> Records for the exercise
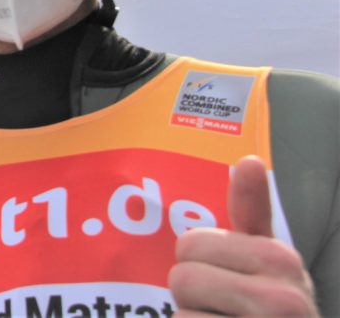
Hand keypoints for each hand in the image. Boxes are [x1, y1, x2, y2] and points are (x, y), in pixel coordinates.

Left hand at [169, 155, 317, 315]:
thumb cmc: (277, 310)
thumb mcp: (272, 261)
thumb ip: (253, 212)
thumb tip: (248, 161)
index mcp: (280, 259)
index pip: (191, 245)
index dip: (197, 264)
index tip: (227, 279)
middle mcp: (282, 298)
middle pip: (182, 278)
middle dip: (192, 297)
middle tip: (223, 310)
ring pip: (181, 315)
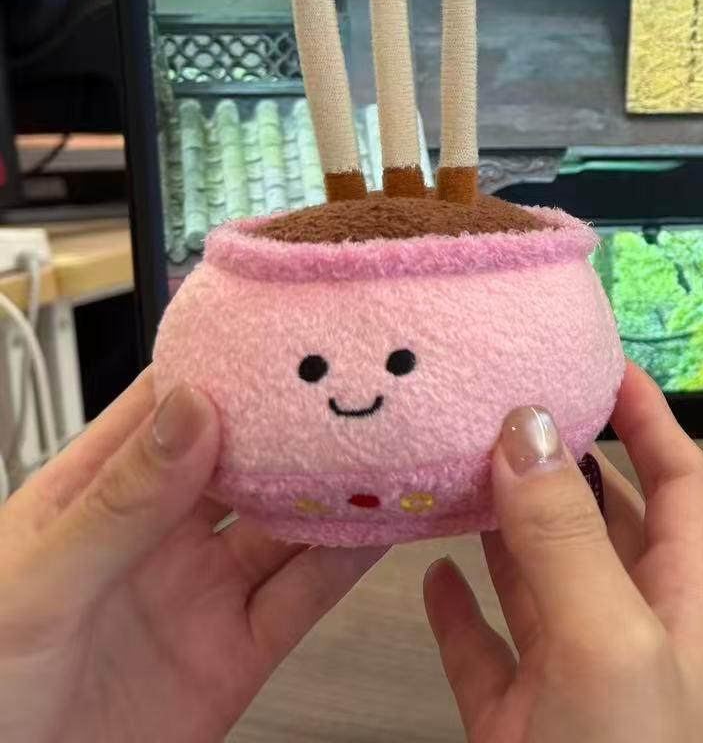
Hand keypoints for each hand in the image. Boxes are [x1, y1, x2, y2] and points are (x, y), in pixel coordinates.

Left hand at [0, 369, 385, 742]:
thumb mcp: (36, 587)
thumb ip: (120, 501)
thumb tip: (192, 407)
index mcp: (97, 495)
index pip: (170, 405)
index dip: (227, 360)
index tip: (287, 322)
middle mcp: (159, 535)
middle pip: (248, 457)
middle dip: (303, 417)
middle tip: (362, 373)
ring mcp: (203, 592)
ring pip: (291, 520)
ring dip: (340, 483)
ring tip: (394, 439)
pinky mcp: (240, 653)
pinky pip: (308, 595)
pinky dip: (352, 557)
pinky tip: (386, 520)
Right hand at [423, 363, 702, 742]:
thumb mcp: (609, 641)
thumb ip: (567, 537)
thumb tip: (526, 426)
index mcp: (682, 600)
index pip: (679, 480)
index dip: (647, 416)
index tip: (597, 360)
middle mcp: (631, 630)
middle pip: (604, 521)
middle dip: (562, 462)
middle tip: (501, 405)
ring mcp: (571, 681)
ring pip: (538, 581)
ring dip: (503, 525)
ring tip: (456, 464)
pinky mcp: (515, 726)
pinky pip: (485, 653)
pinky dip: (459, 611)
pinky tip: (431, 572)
--
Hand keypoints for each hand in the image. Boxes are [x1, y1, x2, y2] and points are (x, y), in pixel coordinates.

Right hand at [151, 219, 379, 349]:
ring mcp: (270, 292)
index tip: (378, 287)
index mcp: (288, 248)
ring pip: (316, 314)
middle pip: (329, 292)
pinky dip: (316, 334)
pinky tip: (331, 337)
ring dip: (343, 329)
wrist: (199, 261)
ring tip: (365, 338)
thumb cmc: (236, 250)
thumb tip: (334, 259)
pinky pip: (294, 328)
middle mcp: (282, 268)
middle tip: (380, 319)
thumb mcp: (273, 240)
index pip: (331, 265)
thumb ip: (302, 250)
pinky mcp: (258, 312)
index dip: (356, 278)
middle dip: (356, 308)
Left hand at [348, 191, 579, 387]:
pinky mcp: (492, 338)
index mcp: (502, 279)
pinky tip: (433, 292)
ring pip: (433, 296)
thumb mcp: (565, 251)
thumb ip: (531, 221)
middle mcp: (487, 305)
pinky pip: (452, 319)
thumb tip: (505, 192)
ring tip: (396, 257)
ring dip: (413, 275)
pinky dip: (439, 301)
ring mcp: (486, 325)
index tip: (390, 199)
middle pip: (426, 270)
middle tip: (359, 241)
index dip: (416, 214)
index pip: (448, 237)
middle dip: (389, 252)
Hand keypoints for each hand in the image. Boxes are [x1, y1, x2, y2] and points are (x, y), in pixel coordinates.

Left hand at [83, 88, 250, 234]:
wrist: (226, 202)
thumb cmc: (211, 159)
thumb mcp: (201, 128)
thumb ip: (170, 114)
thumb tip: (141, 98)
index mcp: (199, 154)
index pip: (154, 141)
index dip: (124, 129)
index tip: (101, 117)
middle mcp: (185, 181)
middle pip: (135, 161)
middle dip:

> What is needed
Only the lines above from the one with "index mcp: (288, 248)" through the one with "index dip: (356, 278)" should be duplicated, character for character.

> Output for this exercise
index mcp: (288, 248)
ring pip: (316, 314)
middle pip: (329, 292)
pinky dip: (316, 334)
pinky tip: (331, 337)
ring dip: (343, 329)
wrist: (199, 261)
ring tip: (365, 338)
thumb cmc: (236, 250)
thumb tip: (334, 259)
pinky pip: (294, 328)
middle mcp: (282, 268)
middle tip: (380, 319)
thumb mcp: (273, 240)
index pip: (331, 265)
thumb ip: (302, 250)
pinky mcp: (258, 312)
index dip: (356, 278)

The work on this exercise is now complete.